Try it: Only one range belongs in the answer: the line holding "For every layout element, output its label and" through the last line of the records, reproduced as is.

━━━ Extracted records

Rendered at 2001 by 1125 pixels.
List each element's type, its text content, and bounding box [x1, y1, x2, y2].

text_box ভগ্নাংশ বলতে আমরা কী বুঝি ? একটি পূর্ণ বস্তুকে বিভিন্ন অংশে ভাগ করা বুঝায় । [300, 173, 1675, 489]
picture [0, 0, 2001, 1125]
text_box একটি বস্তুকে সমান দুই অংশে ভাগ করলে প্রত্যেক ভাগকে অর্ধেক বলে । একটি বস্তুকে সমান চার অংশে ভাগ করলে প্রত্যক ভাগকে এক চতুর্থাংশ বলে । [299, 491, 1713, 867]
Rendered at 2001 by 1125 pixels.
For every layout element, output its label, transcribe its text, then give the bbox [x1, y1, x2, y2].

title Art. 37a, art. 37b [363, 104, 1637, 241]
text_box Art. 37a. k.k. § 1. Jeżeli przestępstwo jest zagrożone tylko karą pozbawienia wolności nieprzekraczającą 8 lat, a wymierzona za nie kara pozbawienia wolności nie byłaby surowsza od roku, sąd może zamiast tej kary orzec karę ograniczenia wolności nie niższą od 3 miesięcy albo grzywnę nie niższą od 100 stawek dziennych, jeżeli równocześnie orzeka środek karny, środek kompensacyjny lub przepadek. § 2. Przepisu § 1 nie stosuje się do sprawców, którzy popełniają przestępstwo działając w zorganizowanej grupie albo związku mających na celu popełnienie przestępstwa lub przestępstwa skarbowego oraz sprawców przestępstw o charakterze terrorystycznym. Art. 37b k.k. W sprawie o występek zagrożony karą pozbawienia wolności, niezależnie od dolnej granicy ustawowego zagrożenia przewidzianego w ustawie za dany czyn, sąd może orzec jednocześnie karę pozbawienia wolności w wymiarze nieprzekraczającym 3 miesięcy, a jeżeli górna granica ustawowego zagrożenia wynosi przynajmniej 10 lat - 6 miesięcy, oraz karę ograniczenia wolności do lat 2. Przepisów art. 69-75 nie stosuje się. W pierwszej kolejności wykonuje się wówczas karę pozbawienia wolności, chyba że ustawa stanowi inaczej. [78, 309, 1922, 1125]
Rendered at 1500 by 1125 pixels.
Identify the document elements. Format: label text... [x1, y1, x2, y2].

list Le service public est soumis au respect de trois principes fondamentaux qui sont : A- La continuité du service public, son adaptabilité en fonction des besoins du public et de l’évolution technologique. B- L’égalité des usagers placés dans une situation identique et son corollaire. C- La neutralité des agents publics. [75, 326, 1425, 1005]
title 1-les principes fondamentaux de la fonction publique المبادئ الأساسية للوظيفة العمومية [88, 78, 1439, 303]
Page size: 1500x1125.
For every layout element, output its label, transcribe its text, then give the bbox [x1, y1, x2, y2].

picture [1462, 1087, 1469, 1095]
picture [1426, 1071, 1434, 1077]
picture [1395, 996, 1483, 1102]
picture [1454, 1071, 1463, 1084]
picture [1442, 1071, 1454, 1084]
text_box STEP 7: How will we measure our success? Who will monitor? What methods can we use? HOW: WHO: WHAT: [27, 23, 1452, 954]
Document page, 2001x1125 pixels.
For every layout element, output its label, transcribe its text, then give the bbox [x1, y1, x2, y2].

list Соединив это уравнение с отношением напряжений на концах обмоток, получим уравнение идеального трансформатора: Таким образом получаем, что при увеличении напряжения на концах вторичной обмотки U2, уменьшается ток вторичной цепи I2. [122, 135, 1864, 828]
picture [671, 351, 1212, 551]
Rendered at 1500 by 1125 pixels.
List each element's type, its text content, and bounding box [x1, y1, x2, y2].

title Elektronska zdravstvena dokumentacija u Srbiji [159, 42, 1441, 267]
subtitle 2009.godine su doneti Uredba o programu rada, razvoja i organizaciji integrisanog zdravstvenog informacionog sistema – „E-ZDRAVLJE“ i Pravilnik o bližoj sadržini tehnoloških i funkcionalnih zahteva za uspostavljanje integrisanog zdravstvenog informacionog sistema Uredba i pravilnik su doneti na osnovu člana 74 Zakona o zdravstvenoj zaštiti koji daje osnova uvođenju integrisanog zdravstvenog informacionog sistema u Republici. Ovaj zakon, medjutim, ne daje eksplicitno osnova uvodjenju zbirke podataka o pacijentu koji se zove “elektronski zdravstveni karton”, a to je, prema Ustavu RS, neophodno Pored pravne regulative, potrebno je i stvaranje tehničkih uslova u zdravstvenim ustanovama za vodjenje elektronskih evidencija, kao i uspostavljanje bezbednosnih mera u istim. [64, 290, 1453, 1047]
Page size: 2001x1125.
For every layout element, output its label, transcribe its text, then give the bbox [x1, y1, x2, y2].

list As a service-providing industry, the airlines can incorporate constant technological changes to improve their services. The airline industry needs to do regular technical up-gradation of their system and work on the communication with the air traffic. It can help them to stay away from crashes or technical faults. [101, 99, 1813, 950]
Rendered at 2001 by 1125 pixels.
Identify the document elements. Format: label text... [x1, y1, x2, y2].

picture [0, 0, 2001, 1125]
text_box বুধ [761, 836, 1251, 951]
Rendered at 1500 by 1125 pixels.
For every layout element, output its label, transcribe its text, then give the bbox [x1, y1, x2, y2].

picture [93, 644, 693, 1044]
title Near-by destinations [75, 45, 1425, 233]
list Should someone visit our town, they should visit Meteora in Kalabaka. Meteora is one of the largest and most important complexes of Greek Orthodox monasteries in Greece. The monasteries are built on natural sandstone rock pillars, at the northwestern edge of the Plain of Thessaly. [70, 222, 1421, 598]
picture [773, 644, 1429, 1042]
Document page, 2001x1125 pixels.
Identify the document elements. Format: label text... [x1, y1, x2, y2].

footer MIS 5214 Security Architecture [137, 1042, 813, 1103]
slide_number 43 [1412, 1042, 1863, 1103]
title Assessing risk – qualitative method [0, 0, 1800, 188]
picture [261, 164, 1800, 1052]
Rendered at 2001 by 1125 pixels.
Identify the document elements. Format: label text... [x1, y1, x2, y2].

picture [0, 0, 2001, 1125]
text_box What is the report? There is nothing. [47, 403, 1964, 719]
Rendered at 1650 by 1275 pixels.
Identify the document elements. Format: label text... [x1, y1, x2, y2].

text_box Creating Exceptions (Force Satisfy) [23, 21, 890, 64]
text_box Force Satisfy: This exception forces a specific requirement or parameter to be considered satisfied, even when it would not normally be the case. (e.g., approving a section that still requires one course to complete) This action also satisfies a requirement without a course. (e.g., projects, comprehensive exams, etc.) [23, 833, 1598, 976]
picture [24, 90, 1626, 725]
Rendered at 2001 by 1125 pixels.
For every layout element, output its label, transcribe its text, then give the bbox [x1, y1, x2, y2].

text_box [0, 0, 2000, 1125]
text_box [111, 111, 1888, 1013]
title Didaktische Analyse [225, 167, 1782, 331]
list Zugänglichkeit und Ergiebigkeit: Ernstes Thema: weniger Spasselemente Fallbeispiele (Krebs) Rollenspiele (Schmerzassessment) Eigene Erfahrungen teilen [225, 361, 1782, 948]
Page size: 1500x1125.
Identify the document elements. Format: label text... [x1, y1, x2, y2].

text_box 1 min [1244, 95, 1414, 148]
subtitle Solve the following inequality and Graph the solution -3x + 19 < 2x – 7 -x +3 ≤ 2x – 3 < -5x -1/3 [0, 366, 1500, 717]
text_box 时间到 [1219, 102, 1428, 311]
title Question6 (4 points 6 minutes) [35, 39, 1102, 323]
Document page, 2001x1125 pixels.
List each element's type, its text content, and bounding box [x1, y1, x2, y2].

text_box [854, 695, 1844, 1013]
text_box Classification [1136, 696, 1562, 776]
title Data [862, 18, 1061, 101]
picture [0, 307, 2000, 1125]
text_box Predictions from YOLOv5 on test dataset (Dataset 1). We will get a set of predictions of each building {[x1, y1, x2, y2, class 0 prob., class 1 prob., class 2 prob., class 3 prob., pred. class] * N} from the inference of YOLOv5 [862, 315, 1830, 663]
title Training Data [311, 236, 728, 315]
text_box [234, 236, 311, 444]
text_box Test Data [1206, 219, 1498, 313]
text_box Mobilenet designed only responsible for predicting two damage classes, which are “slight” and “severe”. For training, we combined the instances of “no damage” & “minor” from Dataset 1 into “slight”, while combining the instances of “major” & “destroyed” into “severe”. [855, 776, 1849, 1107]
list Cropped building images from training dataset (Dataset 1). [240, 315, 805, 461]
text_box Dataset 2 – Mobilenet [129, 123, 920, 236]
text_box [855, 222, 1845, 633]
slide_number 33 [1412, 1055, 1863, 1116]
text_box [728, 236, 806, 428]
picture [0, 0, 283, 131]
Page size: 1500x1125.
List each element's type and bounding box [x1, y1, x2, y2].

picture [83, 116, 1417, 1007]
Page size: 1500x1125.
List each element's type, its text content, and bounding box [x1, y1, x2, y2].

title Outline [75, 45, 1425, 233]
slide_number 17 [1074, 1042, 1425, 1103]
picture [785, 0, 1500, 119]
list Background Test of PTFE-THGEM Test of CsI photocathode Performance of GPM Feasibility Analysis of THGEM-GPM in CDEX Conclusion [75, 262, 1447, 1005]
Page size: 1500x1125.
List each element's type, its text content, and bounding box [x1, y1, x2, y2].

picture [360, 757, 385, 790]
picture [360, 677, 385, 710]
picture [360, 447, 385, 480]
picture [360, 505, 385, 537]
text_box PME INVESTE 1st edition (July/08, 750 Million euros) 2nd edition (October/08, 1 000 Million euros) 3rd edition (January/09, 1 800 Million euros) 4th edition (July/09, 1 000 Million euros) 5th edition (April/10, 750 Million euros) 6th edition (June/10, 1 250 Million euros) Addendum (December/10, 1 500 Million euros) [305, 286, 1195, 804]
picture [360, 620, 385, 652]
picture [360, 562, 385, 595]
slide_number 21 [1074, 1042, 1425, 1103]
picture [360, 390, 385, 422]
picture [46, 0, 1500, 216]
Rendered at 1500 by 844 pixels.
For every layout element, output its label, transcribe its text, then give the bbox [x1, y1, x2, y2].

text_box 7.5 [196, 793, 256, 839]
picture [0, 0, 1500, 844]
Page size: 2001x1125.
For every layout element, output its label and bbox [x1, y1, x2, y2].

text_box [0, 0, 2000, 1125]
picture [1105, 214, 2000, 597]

━━━━━━

Exercise response:
For every layout element, output its label and bbox [x1, y1, x2, y2].

text_box [0, 0, 2000, 1125]
picture [1105, 214, 2000, 597]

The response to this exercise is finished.